The stock market witnessed another day of turbulence on March 4, 2025, with equity benchmarks facing a tenth consecutive session of decline. Global trade tensions and foreign selling were cited as the primary drivers behind the market’s negative sentiment. The Sensex closed at 72,989.93, down 96.01 points, while the Nifty fell 36.65 points to settle at 22,082.65.
Market Opening and Influencing Factors
As the day began, markets opened on a weak note due to escalating trade tensions following the US’s confirmation of tariffs on imports from China, Canada, and Mexico. The resulting retaliatory measures added to the uncertainty in the market, contributing to the overall negative sentiment. Additionally, foreign institutional investors (FIIs) continued their selling spree, with outflows nearing $13 billion in 2025, further dampening investor confidence.
Top Gainers in the Market
State Bank of India (SBIN) emerged as one of the top gainers of the day, surging by 3.02% to ₹716.15. This significant increase was attributed to strong quarterly results and an optimistic outlook within the banking sector. Zomato also saw a notable gain of 2.45% to ₹227.50, driven by increased investor confidence in the food delivery space. Tata Consultancy Services (TCS) added 1.03% to close at ₹3,532.65, reflecting sustained demand for IT services. Adani Ports and Power Grid Corporation also experienced modest gains of 0.63% and 0.59%, respectively.
Top Losers in the Market
On the other end of the spectrum, Bajaj Finserv was the biggest laggard of the day, dropping by 2.70% to ₹1,788.60. This decline was primarily due to profit-booking following a recent rally. HCL Technologies fell by 2.40% to ₹1,535.20, weighed down by concerns over global IT spending trends. Nestlé India and Asian Paints also experienced losses of 1.71% and 1.66%, respectively. Bharti Airtel closed 1.13% lower at ₹1,576.65, reflecting weakness in the overall telecom sector.

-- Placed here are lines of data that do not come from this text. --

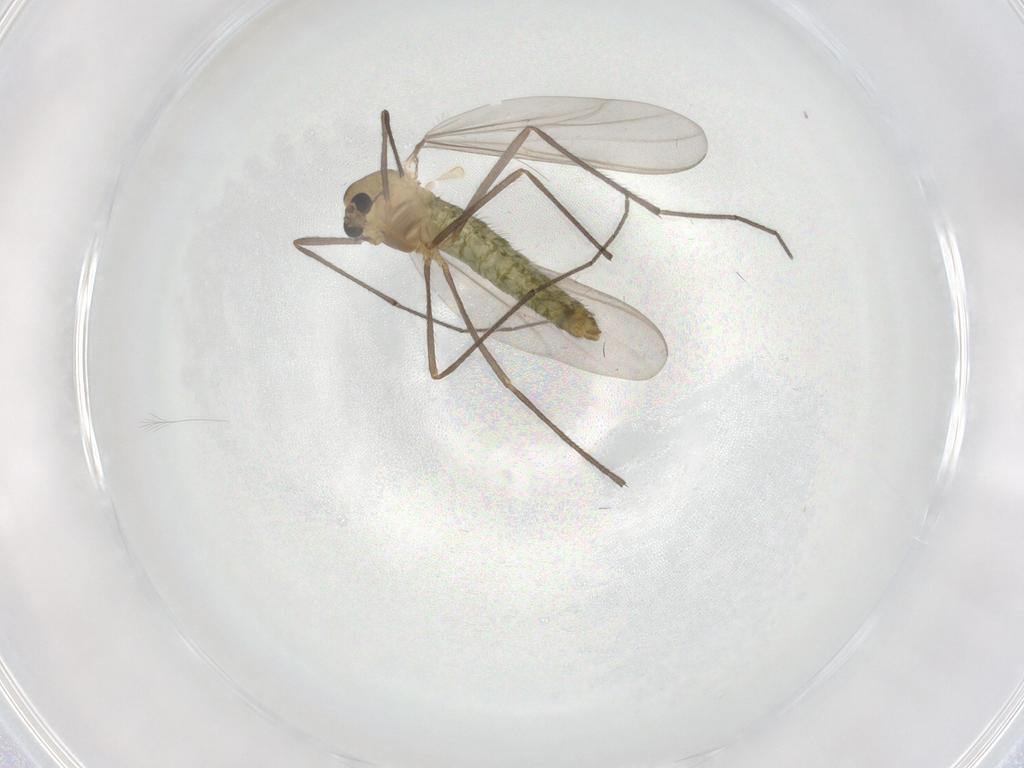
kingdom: Animalia
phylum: Arthropoda
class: Insecta
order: Diptera
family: Chironomidae
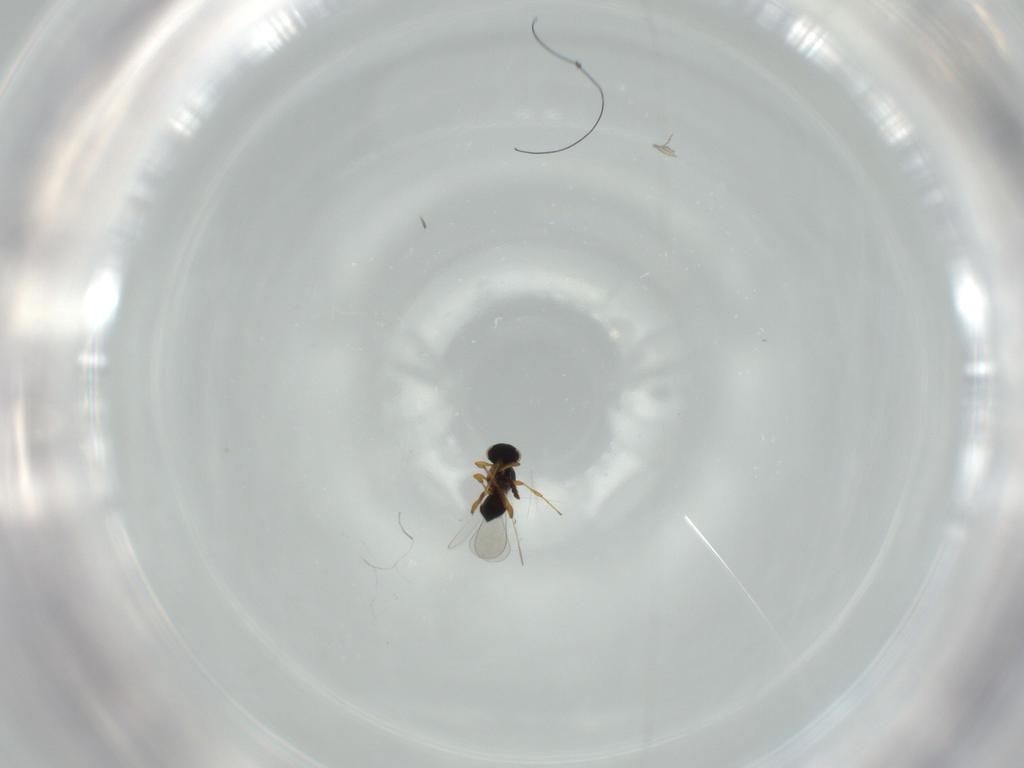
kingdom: Animalia
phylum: Arthropoda
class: Insecta
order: Hymenoptera
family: Platygastridae
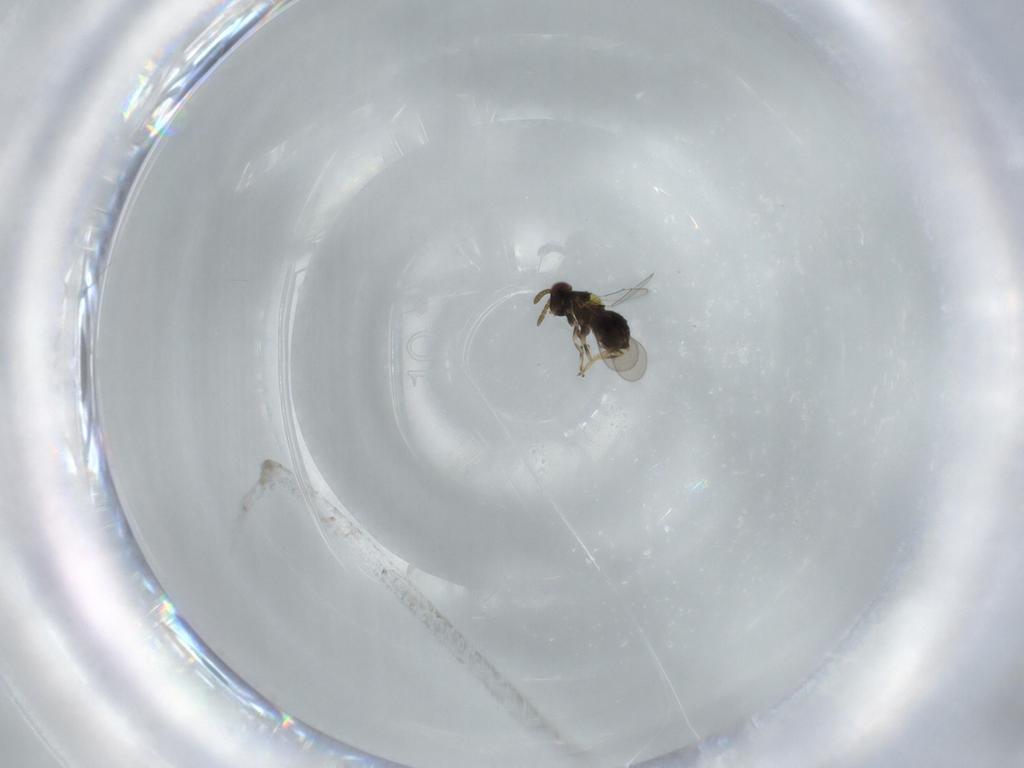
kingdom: Animalia
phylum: Arthropoda
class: Insecta
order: Hymenoptera
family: Aphelinidae
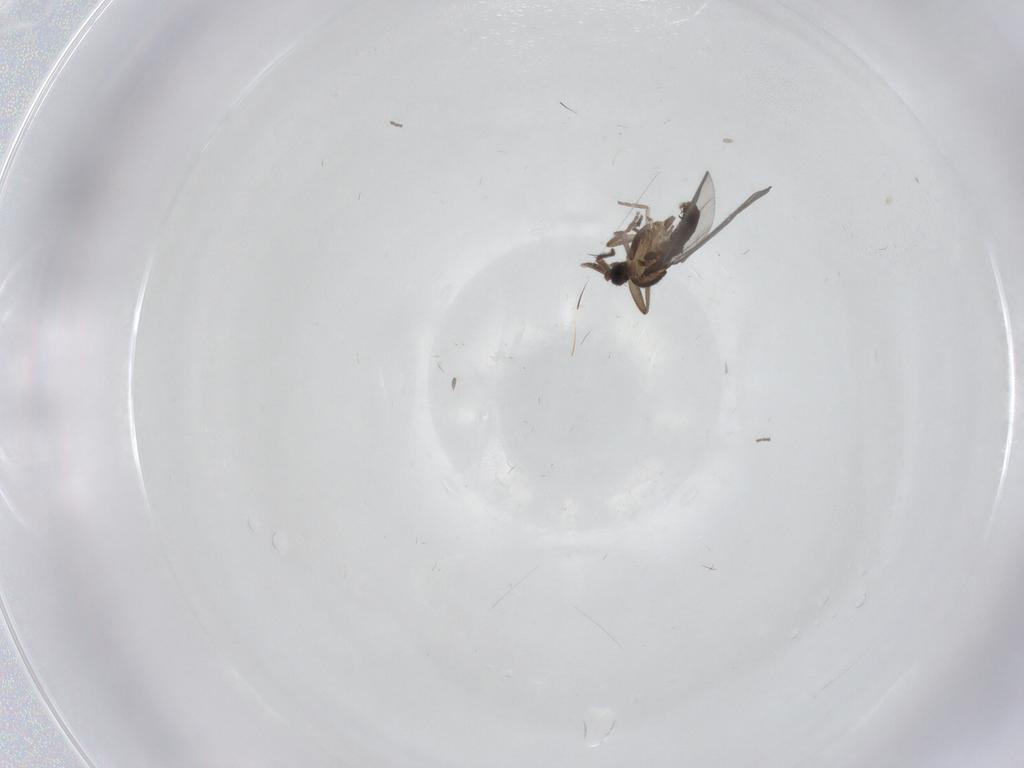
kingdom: Animalia
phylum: Arthropoda
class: Insecta
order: Diptera
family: Phoridae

Market Outlook and Analyst Insights
As weak global cues and persistent foreign selling continued to impact market sentiment, analysts anticipate ongoing volatility in the coming sessions. Economic uncertainties and upcoming policy announcements are expected to further contribute to market fluctuations. It is crucial for investors to remain vigilant and adapt to the dynamic market conditions to make informed decisions.
In conclusion, the stock market’s performance on March 4, 2025, highlighted the ongoing challenges posed by global trade tensions and foreign selling. While certain sectors experienced gains, others faced losses, underscoring the importance of a diversified investment strategy in navigating market uncertainties. As the market continues to evolve, staying informed and seeking expert guidance will be key to successful investing.